Your task: Reproduce each of the following records without any deviation.

Data under study:

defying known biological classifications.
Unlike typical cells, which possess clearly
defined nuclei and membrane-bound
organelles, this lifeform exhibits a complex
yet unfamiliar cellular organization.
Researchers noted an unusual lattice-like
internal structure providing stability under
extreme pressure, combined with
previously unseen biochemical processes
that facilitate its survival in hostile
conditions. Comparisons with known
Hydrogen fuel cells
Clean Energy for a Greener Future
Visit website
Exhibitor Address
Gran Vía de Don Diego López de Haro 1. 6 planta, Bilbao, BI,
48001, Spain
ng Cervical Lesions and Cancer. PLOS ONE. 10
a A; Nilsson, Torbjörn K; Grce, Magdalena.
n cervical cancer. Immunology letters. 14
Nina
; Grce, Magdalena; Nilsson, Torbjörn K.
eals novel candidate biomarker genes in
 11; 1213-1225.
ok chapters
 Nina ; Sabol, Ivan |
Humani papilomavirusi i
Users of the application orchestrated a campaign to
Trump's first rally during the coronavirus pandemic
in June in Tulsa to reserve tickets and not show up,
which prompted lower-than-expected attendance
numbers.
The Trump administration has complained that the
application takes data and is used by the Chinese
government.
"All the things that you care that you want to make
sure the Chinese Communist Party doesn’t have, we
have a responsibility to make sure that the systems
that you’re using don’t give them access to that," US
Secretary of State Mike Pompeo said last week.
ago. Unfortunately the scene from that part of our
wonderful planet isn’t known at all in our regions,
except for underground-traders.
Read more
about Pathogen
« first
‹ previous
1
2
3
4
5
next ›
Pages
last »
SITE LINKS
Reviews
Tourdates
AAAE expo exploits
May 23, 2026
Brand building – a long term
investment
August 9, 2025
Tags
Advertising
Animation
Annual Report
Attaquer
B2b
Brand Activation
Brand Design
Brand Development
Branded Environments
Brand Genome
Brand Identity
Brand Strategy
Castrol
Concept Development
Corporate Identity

Response to the task:
defying known biological classifications.
Unlike typical cells, which possess clearly
defined nuclei and membrane-bound
organelles, this lifeform exhibits a complex
yet unfamiliar cellular organization.
Researchers noted an unusual lattice-like
internal structure providing stability under
extreme pressure, combined with
previously unseen biochemical processes
that facilitate its survival in hostile
conditions. Comparisons with known
Hydrogen fuel cells
Clean Energy for a Greener Future
Visit website
Exhibitor Address
Gran Vía de Don Diego López de Haro 1. 6 planta, Bilbao, BI,
48001, Spain
ng Cervical Lesions and Cancer. PLOS ONE. 10
a A; Nilsson, Torbjörn K; Grce, Magdalena.
n cervical cancer. Immunology letters. 14
Nina
; Grce, Magdalena; Nilsson, Torbjörn K.
eals novel candidate biomarker genes in
 11; 1213-1225.
ok chapters
 Nina ; Sabol, Ivan |
Humani papilomavirusi i
Users of the application orchestrated a campaign to
Trump's first rally during the coronavirus pandemic
in June in Tulsa to reserve tickets and not show up,
which prompted lower-than-expected attendance
numbers.
The Trump administration has complained that the
application takes data and is used by the Chinese
government.
"All the things that you care that you want to make
sure the Chinese Communist Party doesn’t have, we
have a responsibility to make sure that the systems
that you’re using don’t give them access to that," US
Secretary of State Mike Pompeo said last week.
ago. Unfortunately the scene from that part of our
wonderful planet isn’t known at all in our regions,
except for underground-traders.
Read more
about Pathogen
« first
‹ previous
1
2
3
4
5
next ›
Pages
last »
SITE LINKS
Reviews
Tourdates
AAAE expo exploits
May 23, 2026
Brand building – a long term
investment
August 9, 2025
Tags
Advertising
Animation
Annual Report
Attaquer
B2b
Brand Activation
Brand Design
Brand Development
Branded Environments
Brand Genome
Brand Identity
Brand Strategy
Castrol
Concept Development
Corporate Identity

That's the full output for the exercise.